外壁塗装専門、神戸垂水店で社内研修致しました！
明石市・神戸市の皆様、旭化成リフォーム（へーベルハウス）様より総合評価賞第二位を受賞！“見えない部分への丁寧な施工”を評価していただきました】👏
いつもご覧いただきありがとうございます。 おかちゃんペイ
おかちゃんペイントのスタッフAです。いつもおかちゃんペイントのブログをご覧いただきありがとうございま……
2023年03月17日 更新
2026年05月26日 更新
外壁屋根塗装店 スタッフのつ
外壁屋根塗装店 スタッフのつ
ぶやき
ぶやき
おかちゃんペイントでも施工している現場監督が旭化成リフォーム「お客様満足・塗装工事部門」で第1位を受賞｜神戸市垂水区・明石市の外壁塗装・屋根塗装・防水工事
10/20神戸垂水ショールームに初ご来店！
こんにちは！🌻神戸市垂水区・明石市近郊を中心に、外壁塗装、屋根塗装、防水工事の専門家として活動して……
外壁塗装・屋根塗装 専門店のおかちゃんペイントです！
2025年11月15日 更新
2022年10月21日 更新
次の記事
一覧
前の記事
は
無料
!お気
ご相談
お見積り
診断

__ASSIGNED TASK__
Please reproduce the listing above word for word, with every line in its original order.

__YOUR RESPONSE__
外壁塗装専門、神戸垂水店で社内研修致しました！
明石市・神戸市の皆様、旭化成リフォーム（へーベルハウス）様より総合評価賞第二位を受賞！“見えない部分への丁寧な施工”を評価していただきました】👏
いつもご覧いただきありがとうございます。 おかちゃんペイ
おかちゃんペイントのスタッフAです。いつもおかちゃんペイントのブログをご覧いただきありがとうございま……
2023年03月17日 更新
2026年05月26日 更新
外壁屋根塗装店 スタッフのつ
外壁屋根塗装店 スタッフのつ
ぶやき
ぶやき
おかちゃんペイントでも施工している現場監督が旭化成リフォーム「お客様満足・塗装工事部門」で第1位を受賞｜神戸市垂水区・明石市の外壁塗装・屋根塗装・防水工事
10/20神戸垂水ショールームに初ご来店！
こんにちは！🌻神戸市垂水区・明石市近郊を中心に、外壁塗装、屋根塗装、防水工事の専門家として活動して……
外壁塗装・屋根塗装 専門店のおかちゃんペイントです！
2025年11月15日 更新
2022年10月21日 更新
次の記事
一覧
前の記事
は
無料
!お気
ご相談
お見積り
診断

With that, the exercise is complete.